Grace walked over to her dressing table to put on her jewelry, and as always, her eyes settled on Jackson’s poem.
Where are you
? she asked him silently. Her worry was fast becoming irritation. He hadn’t written or wired. Did he believe he could come back any old time and
still find her waiting with open arms? Noticing that she was becoming upset, she set the thoughts aside and finished the business at hand.
Grace had been going to the Charities Ball for over a decade now. The first one had taken place in 1865, right after the end of the war. At that time she’d been far too young to attend such an adult-oriented gathering, but her parents had gone and it had become a tradition. In those days most of the money raised went to build Black schools and to defray the costs incurred by members of the community as they agitated for the right to vote on behalf of the city’s Black male citizens because before the war free Blacks were barred from the process. The vote came in 1870, and the schools were desegregated four years later, but the need to raise money continued to be necessary.

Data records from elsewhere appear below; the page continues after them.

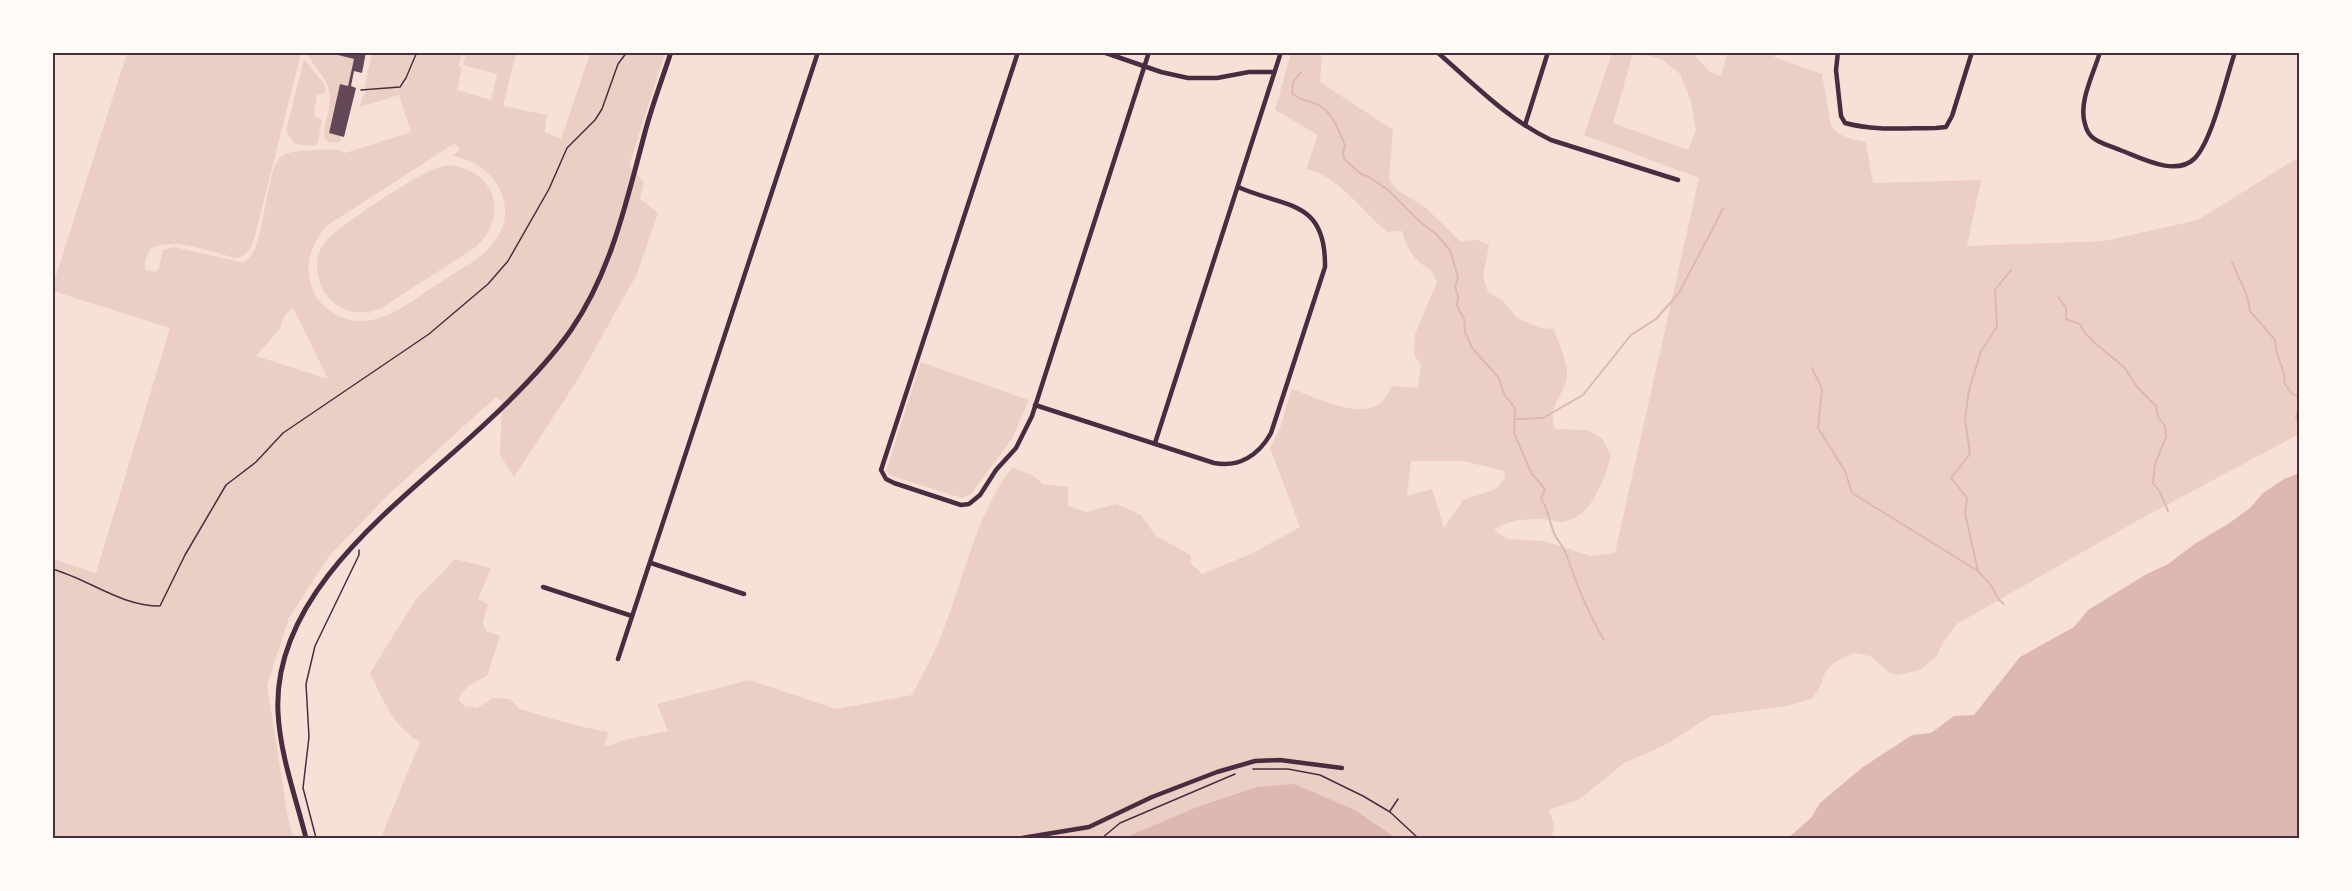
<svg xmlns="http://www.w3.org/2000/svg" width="2352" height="891" viewBox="0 0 2352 891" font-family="'Golos Text',sans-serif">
	<rect width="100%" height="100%" fill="#f7e1d7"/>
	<g fill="#ebcfc5" fill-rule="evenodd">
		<path d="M422 52 460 53 462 55 458 68 462 66 457 90 491 100 497 74 463 65 466 53H516L503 106 547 115 545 132 561 139 590 54 586 53H665L629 166 644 182 640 199 658 213 637 274 578 379 514 477 500 455 502 402 496 397 388 495 329 556 289 618 267 685 288 818 293 838H53V559L96 573 170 328 53 291V285L127 53H301L256 232C253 243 250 256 236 258 210 252 174 236 150 249L145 260V270L156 272 159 268 163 250 174 247 236 261C238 262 242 262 245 261 264 254 265 177 278 160 286 150 302 151 314 150 324 150 336 147 345 153L411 132 399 95 360 107 362 97 367 91 401 87 406 82 418 54ZM455 143 460 150 452 156C496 163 524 210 490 247 478 261 457 271 442 281 410 301 374 336 335 314 325 308 316 299 312 288 304 264 311 243 328 225ZM293 308 328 379 256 356 279 330 285 315Z"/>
		<path d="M307 53H338V55L354 59 348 86 340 84 329 133 341 136 340 142 330 143 325 139C322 124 333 107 329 91 326 75 313 67 307 53Z"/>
		<polygon points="372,53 416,53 404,80 398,87 364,89"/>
		<path d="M1291 53H1322L1320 82 1393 130 1389 179 1397 190 1425 207 1460 241 1478 240 1489 245 1483 277 1488 292 1503 301 1517 318 1540 328 1554 329C1558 343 1568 361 1567 375 1565 397 1546 405 1555 429L1587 430 1602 438 1611 456C1604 481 1591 519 1561 522 1555 522 1549 519 1543 519 1526 519 1507 520 1494 530L1507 539 1544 541 1591 556 1615 553 1699 178 1584 135 1612 53H1633L1613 123 1688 150 1696 130 1690 98 1680 74 1661 59 1638 53H1692L1710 72 1721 76 1727 53H1776L1774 57 1822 74 1831 126C1840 138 1852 139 1866 142L1873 183 1981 180 1967 246 2104 241 2198 220 2299 157V434L2135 522 1957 624 1944 641 1936 657 1920 670 1898 675 1891 674 1870 656 1853 653 1835 662 1825 673 1820 687 1812 699 1787 706 1711 716 1665 745 1624 763 1580 799 1549 810 1554 825 1552 838H1396L1355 810 1197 807 1124 838H381L420 742C393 727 383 699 370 673L416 599 455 559 491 568 478 599 488 604 483 622 486 631 500 636 487 676 470 685 462 692 459 700 464 706 477 708 492 698 510 699 520 709 574 725 608 732 604 747 628 739 668 731 657 704 749 680 836 709 912 695C923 673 936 651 944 628 965 574 977 513 1012 467L1034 476 1043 484 1068 487V506L1086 512 1117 504 1141 515 1156 536 1191 555V563L1202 574 1253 553 1300 527 1270 448 1280 428 1292 389C1316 397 1360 421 1382 402 1386 399 1389 390 1392 386L1418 388 1421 366 1414 354 1415 334 1437 282 1431 270C1416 263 1406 248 1402 231L1387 232C1364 213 1336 174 1306 169L1318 135 1275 110ZM1411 461H1463L1504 471 1505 478 1496 489 1463 500 1444 528 1432 489 1407 496Z"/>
		<polygon points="304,59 324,84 326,93 317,95 314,116 322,120 318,142 315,146 295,144 286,131"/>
		<path d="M449 165C495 170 510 215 476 247L380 309C371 311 362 313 353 312 324 306 308 272 322 246 331 230 407 182 427 172 435 168 441 166 449 165Z"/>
		<polygon points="921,362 1029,400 1012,439 971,494 962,498 889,475 886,471"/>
	</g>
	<g fill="#dcb8b0">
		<polygon points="2299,473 2299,838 1788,838 1811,818 1820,803 1863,767 1912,735 1931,733 1954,716 1974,715 2020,657 2074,627 2088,610 2145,575 2168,564 2196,543 2228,524 2250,508 2263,493 2284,479"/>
		<polygon points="1294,784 1355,810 1396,838 1124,838 1197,807 1257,787"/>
	</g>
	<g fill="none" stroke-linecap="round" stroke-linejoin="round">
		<g stroke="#dcb8b0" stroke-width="2">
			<path d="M1301 72 1293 82 1292 93C1300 100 1304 100 1314 103 1331 108 1339 130 1345 146L1343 153 1344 159 1361 174 1369 177 1388 190 1420 222 1435 233 1450 250 1458 277 1455 287 1458 296 1457 306 1464 319 1465 332 1472 348 1499 378 1504 394 1515 408 1514 433 1532 474 1545 489 1541 498C1548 509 1549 521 1554 533 1557 540 1563 546 1566 554 1576 583 1588 613 1604 640"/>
			<polyline points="2232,262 2247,296 2250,311 2275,340 2276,350 2285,377 2284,382 2291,393 2300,398"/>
			<polyline points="2058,297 2066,308 2066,319 2080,324 2084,332 2096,344 2124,367 2137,387 2156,406 2158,417 2165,426 2166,437 2155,464 2153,483 2160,492 2168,511"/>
			<path d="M1812 368 1822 389 1818 428 1845 471 1852 493 1978 571C1981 577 1985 577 1989 583 1996 591 1994 597 2004 604"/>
			<polyline points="2300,402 2296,418 2300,427"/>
			<polyline points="1516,419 1543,418 1583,395 1631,335 1656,319 1679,293 1723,209"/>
			<polyline points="2300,446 2300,456"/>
			<polyline points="1978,571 1965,513 1967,498 1951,478 1970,454 1965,419 1969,390 1981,351 1997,327 1995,290 2011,270"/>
		</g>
	</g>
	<polygon fill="#644757" points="338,52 366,52 362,73 354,71 351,86 356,88 344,137 329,133 340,84 348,86 354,59 338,55"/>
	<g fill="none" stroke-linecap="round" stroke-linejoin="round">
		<g stroke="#4a2c40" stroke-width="1.5">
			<polyline points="361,90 400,87 406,78 417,52"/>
			<path d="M52 569C89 579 120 606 160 606L185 555 226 485 256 462 283 433 429 334 488 284 508 261 549 189 567 148 595 120 602 109 618 64 627 52"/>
			<polyline points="1253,769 1288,769 1320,775 1363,796 1390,812 1418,838"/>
			<polyline points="1390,811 1398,799"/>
			<polyline points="316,838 303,788 309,737 306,684 315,646 359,555 359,550"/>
			<polyline points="1102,838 1120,823 1235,774"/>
			<polyline points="1246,838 1263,837"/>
		</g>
		<g stroke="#4a2c40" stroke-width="4.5">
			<polyline points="1018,52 881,470 886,479 894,483 961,505 969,504 980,495 996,470 1016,448 1032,416 1149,52"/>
			<polyline points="1103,52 1161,72 1188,78 1217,78 1249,72 1274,72"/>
			<path d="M1437 52C1474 84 1507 119 1551 140L1678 180"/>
			<path d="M1838 52 1836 70 1841 116 1845 123C1874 131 1905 128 1936 128L1946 127 1952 116 1972 52"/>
			<path d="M2100 52C2094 73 2078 102 2085 124 2086 128 2088 133 2091 136 2097 143 2111 146 2120 150 2139 157 2175 177 2194 159 2212 142 2226 78 2235 52"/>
			<polyline points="1525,125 1548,52"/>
			<path d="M1035 405 1214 463C1239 468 1259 455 1271 433L1325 267C1326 199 1285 208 1238 187"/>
			<polyline points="1155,443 1281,52"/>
			<polyline points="651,563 744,594"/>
			<polyline points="543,587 632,616"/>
			<polyline points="618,659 818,52"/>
			<polyline points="1022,838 1089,827 1152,797 1217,772 1255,761 1280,760 1342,768"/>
		</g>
		<path stroke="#4a2c40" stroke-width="5" d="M306 838C296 798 280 755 278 712 272 588 407 498 487 422 517 394 548 363 571 330 611 272 626 203 644 136 651 108 662 80 671 52"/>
	</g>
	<rect width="2352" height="891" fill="none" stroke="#fffaf5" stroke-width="108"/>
	<rect x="54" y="54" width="2244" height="783" fill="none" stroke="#4a2c40" stroke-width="2"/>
</svg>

Presently there were nearly fifteen thousand Black residents of Chicago, and more were arriving everyday from the states bordering Illinois and from upper southern states like Kentucky and Missouri. Most were employed as domestics and servants and denied access to the many jobs that were available in such an industrial city.
Grace wondered what the founder of the city, Black Frenchman Jean Baptiste DuSable, would think of the spreading metropolis that had grown out of his small settlement. She thought he would be proud of how it had risen like a phoenix after the devastating fire of October 1871. During those three terrible flame-filled days, four-fifths of the city had burned. Over thirteen thousand homes had been destroyed and three hundred and fifty thousand had been left homeless. A year later, the city was well back on its feet.
But she thought DuSable would be saddened to see the deplorable conditions many of the race were forced to live in, and further saddened by the city’s discrimi
nating policies. Most of the Black residents lived in mixed neighborhoods next door to Italians and Germans just as poor as they in an area framed on the north by the Chicago River, on the south by Sixteenth Street, and on the west and east by the south branch of the river and Lake Michigan, respectively. The area now being called the South Side Black Belt lay narrowly sandwiched between the railroad yards and the industrial factories east of the big, fancy homes of Wabash Avenue, and west of Wentworth Avenue.